(The author is a Reuters Breakingviews columnist. The opinions expressed are her own.)

DALLAS - Eastman Kodak knows how to paint a pretty picture. The company’s stock price at one point had more than tripled on Tuesday after it received a $765 million loan from a U.S. government agency to help produce chemicals used to produce generic drugs. One on the list according to the Wall Street Journal is hydroxychloroquine, touted by U.S. President Donald Trump for use in fighting Covid-19. It’s promising, but has limits.

The Rochester, New York-based company has struggled ever since digital images started to overtake dark rooms and film negatives. It filed for bankruptcy in 2012 and its shares have more than halved since emerging a year later. The company’s 2019 sales of $1.2 billion were just a sliver of their 2000 figure.

Tuesday’s share-price spike isn’t the first in recent years tied to a foray away from photos. It also shot up in January 2018 when Kodak jumped on the cryptocurrency bandwagon, announcing a bizarre new initiative that was meant to give photographers a system to monetize their work. The bump was short-lived. Within roughly eight months the stock price had lost all of its blockchain pop.

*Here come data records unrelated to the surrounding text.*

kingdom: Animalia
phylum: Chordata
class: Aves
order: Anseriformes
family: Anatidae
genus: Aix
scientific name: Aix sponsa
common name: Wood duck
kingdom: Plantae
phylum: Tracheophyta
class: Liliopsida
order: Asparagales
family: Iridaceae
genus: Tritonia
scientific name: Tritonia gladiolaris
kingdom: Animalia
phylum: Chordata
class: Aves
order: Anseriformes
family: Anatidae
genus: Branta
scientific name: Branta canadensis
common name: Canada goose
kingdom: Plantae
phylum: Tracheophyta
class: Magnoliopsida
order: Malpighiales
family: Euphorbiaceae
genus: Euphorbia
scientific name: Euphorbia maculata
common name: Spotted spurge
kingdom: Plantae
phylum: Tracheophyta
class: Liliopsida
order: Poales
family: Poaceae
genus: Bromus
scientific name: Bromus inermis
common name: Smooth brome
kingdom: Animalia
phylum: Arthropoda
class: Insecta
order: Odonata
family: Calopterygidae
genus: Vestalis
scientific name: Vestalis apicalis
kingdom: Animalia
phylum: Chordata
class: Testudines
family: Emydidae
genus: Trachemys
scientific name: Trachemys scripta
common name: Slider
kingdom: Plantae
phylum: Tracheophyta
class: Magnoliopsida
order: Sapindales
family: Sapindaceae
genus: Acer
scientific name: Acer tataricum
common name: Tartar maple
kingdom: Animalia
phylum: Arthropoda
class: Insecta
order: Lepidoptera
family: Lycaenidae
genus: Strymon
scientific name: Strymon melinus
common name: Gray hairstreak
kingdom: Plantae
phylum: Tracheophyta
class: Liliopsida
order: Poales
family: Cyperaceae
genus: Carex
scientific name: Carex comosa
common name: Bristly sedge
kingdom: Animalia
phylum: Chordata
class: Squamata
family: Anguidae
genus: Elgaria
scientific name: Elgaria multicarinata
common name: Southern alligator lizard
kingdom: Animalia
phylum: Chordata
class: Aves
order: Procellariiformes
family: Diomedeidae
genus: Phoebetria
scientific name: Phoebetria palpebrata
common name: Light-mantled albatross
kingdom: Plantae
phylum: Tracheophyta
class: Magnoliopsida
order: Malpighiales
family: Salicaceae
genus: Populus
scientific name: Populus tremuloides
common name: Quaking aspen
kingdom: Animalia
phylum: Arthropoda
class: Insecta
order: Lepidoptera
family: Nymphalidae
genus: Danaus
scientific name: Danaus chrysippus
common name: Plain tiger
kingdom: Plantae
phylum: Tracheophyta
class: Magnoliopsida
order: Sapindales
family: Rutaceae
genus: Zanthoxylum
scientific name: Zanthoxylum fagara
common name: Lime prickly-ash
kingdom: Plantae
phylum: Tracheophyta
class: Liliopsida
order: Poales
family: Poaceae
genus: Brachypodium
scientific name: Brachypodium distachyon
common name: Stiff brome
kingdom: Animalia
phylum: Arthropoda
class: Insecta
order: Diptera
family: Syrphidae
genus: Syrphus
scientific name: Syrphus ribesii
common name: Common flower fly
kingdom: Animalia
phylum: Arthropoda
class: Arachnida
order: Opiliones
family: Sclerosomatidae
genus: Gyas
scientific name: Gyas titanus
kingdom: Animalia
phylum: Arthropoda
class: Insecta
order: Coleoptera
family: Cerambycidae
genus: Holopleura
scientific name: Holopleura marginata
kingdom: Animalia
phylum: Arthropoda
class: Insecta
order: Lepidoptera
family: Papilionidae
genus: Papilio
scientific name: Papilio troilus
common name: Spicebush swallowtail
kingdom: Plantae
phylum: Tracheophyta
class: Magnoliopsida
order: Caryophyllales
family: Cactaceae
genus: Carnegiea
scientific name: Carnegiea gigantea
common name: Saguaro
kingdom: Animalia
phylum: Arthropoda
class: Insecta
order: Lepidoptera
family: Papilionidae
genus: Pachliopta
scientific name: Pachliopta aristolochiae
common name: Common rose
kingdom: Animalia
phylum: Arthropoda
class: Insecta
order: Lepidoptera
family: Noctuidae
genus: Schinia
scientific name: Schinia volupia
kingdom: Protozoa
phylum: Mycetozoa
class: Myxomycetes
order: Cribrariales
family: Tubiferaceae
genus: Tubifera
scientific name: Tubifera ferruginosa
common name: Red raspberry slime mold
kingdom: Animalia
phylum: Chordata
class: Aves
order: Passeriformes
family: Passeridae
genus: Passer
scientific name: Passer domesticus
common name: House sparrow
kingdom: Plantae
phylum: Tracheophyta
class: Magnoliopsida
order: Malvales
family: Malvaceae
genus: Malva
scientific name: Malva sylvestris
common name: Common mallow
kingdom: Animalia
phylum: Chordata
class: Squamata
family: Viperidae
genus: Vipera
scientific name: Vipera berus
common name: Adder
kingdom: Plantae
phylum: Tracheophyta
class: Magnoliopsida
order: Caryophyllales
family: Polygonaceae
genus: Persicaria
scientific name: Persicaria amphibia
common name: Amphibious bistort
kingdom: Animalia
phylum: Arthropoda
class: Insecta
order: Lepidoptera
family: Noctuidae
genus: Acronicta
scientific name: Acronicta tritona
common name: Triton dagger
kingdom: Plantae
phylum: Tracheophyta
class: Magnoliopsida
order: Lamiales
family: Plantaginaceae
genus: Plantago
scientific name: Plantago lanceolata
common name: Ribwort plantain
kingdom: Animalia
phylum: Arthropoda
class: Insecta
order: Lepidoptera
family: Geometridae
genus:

Kodak’s new initiative has more hope of developing. It already has a division that produces chemicals – part of a group that includes motion-picture and industrial film that made up 14% of its revenue last year. It has infrastructure, too, like reactors and labs that are expensive for others to simply build. The loan from the U.S. International Development Finance Corporation will help fund the launch of Kodak Pharmaceuticals, part of the Trump administration’s push to reduce the country’s overreliance on overseas markets for medicines.

But the returns Kodak could reap might not match shareholders’ exuberance. Producing chemicals for drugs is the less lucrative end of the business, with net margins often in the single digits. There’s also rampant competition to find cures for and ways to alleviate Covid-19, which will impact how much suppliers can charge. Kodak can at least add scale to one of its growing businesses. But for shareholders, drugs have become the new bitcoin for the picture-perfect stock hype.

 

CONTEXT NEWS

- Eastman Kodak received a $765 million loan to help produce ingredients for drugs, the U.S. International Development Finance Corporation said on July 28. The loan, which was extended to the company under the Defense Protection Act, according to the Wall Street Journal, is meant to help the United States reduce reliance on drugs from China and India.

- In January 2018, shares of the company more than doubled after it said in a statement it was launching a cryptocurrency, KodakCoin.

 

(The author is a Reuters Breakingviews columnist. The opinions expressed are her own.)